Jaeger provides a web UI that can be used to visualize spans, and a backend that manages data collection and processing. Jaeger integrates with important tools in the ecosystem:

  • Provides native support for the OpenTracing standard, allowing you to store distributed trace records in a database of your choice. 
  • It natively supports Cassandra and Elasticsearch, and its community has extended support to other databases like InfluxDB and DynamoDB. 
  • The backend component exposes Prometheus metrics by default, making it easier to integrate with Prometheus.

Jaeger provides client libraries for several major programming languages, including Go, Node, Java, Python, C++, and C#. In the future, these clients will be deprecated and replaced by OpenTelemetry clients. 

3. Prometheus

License: Apache License 2.0

GitHub: https://github.com/prometheus/prometheus

Prometheus is an open source service that collects and stores metrics as time series data. It finds targets through service discovery or static configuration, retrieves data through the HTTP pull method, and stores it in a time series database. 

Each Prometheus server node is autonomous and does not depend on distributed storage or other remote services, making it easier to manage and more reliable in containerized environments. 

Prometheus can record numeric time series data and support cross-platform data collection and querying.
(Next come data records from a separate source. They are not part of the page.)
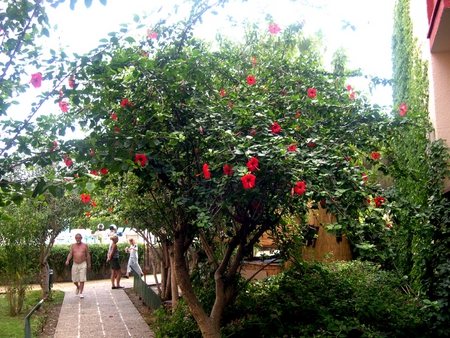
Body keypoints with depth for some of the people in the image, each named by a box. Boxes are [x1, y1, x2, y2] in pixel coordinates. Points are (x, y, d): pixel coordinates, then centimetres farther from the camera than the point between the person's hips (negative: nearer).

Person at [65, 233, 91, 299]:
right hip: (75, 264, 2)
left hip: (83, 264, -2)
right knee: (74, 280, 6)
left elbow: (88, 255, 5)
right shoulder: (73, 246, 7)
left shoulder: (85, 245, 2)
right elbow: (70, 254, 2)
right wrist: (67, 260, -17)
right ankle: (78, 287, 37)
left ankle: (81, 293, 1)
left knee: (82, 279, -6)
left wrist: (89, 264, 4)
It integrates with over 150 third-party systems, including Splunk, Kafka, Thanos, Gnocchi, and Wavefront.

Prometheus has several limitations: 

  • The data it collects is not detailed enough to provide 100% accuracy. 
  • With local storage, it has a 15-day retention period, so long-term storage requires an external platform or service.
  • Prometheus is not a full distributed tracing solution, and needs to be combined with other tools.

4. OpenTracing

License: Apache License 2.0

GitHub: https://github.com/opentracing

OpenTracing provides a set of distributed tracing standards and technologies that address three problems in traditional distributed tracing systems:

  • The need to use vendor-specific APIs and tools, which creates lock in. 
  • The need to switch between different tools to accurately track requests across different frameworks and layers.
  • Tight coupling with the underlying tracing platform, requiring programmers to refactor their code when switching tracing systems.
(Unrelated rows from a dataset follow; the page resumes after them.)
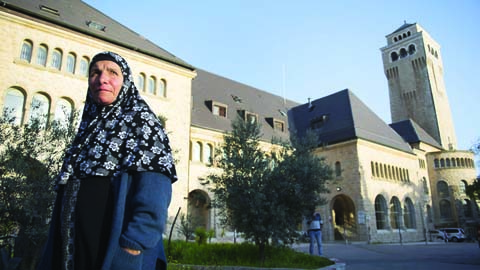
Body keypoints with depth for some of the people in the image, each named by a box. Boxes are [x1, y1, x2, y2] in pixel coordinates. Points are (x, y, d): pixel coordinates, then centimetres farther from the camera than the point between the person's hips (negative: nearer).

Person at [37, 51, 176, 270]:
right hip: (72, 250, 7)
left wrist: (131, 248, -27)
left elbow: (153, 197, -19)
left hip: (115, 250, -7)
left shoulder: (140, 120, -6)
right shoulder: (89, 126, 15)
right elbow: (67, 193, 16)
OpenTracing solves these problems, by abstracting the differences between distributed tracing deployments, allowing multiple tracers to coexist in one system without code changes. This abstraction allows developers to easily switch or add tracers, without changing tools or refactoring applications.

5. Zipkin

License: Apache License 2.0

GitHub: https://github.com/openzipkin/zipkin

Zipkin is an open source project that enables IT teams to send, receive, store, and visualize traces within and across services. Like Jaeger, it is based on Google’s Dapper tool, which captures temporary data to help solve latency problems in distributed systems. The system is implemented in Java and has an OpenTracing compliant API.

Zipkin’s architecture consists of: 

  • A collector that queries the trace data function
  • A reporter that gets scope and trace data from the tracer library into Zipkin. 
  • A web UI for viewing traces
  • An API for querying and extracting traces.

A tracking ID is attached to each request to identify the request across services. Zipkin also compares traces to identify services or tasks that are running longer than others.

Zipkin’s built-in UI is a self-contained web application, providing a dependency graph that shows the number of tracking requests passed through each application to help you investigate problems.

To report trace data to Zipkin, IT admins need to instrument their applications using HTTP, Apache Kafka, Apache ActiveMQ, or gRPC. Zipkin supports Cassandra and Elasticsearch for large-scale back-end storage.